Initially I had put in the tape simply as a quality check but after just a minute I was compelled to keep watching. By the time Mike and Heather approached that Godforsaken house in the middle of the woods during Blair Witch's final moments, I was in a full-on cold sweat and in trying to sleep afterwards I experienced something I never have with horror films - a genuinely restless night. There was something about the movie that I couldn't be blasé about. It wasn't the hype - the first trailer hadn't even premiered and I didn't have a computer at the time so I was out of the loop when it came to the film's internet campaign - it was just about the movie itself.
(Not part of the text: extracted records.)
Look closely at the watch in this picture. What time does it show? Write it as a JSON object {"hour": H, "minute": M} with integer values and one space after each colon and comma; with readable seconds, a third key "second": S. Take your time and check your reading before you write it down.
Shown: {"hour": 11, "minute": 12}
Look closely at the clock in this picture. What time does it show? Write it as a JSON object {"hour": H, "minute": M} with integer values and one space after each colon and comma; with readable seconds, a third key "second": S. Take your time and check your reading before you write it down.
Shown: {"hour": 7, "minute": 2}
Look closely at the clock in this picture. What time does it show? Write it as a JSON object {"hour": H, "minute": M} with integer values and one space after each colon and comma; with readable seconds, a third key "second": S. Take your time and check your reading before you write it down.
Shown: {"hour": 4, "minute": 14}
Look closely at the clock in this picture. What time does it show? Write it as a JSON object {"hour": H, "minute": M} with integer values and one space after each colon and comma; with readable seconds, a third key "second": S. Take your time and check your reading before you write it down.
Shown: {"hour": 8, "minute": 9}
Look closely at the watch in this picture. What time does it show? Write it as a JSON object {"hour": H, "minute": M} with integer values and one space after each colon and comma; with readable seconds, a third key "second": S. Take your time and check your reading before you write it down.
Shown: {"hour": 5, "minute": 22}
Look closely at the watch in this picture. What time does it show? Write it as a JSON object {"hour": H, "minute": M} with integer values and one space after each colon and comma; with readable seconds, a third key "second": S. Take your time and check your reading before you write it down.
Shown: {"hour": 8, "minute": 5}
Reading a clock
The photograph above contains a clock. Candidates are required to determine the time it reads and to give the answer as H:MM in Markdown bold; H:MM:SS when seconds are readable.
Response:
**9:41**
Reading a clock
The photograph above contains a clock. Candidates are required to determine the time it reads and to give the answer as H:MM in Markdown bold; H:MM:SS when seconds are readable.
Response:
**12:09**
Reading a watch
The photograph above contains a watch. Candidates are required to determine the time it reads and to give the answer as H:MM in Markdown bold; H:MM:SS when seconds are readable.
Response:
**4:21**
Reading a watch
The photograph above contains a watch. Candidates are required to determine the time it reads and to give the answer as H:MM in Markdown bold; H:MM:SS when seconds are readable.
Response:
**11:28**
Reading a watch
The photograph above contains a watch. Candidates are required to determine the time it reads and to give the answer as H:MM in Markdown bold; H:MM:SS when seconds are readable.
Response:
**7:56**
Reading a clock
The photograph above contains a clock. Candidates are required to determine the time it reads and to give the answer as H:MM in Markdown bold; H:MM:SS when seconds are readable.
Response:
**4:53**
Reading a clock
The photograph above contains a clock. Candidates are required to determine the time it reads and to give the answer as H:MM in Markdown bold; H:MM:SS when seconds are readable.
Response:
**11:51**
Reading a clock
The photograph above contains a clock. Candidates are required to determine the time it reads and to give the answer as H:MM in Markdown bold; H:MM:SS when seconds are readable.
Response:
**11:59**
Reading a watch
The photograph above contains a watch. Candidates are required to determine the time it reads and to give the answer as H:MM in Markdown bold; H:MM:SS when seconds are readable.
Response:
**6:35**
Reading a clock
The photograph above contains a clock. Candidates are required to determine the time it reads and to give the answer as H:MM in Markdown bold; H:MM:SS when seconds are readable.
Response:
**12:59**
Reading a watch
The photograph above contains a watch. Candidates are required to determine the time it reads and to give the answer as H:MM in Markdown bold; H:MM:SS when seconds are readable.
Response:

For some people, TBWP will always be bullshit. Some people just don't find it the least bit scary and that's fine. For those like me who find it terrifying, its effect is something that can't quite be explained. I think the movie is like a psychic Rorschach blot and some people see something vividly frightening while others just see some spilled ink. I do find that people who disregard the movie tend to take the perspective of "that wouldn't happen to me". You know, "...all they had to do was follow the river" or "why didn't they just climb a tree" or "I would never go into the woods without a gun" and that kind of practical, pragmatic talk. And to me, that's the denial stance of people who are, deep down, spooked by the idea of losing control - of facing a dilemma that will not respond to reason. The situation the characters in Blair Witch face is like the Kobayashi Maru - it's a no-win scenario. And I think that - more than the film's jerky camerawork, and more than the bickering between the lost trio - is something that some people can't wrap their heads around.
Whether they win or lose, the last survivors of a horror movie usually earn the right to look even the most implacable monster in the eye - there's an opportunity for some comforting last-minute exposition, a way to Understand It All. But in Blair Witch, Mike and Heather descend into that terrible basement understanding nothing but their own fear. Everything else is darkness.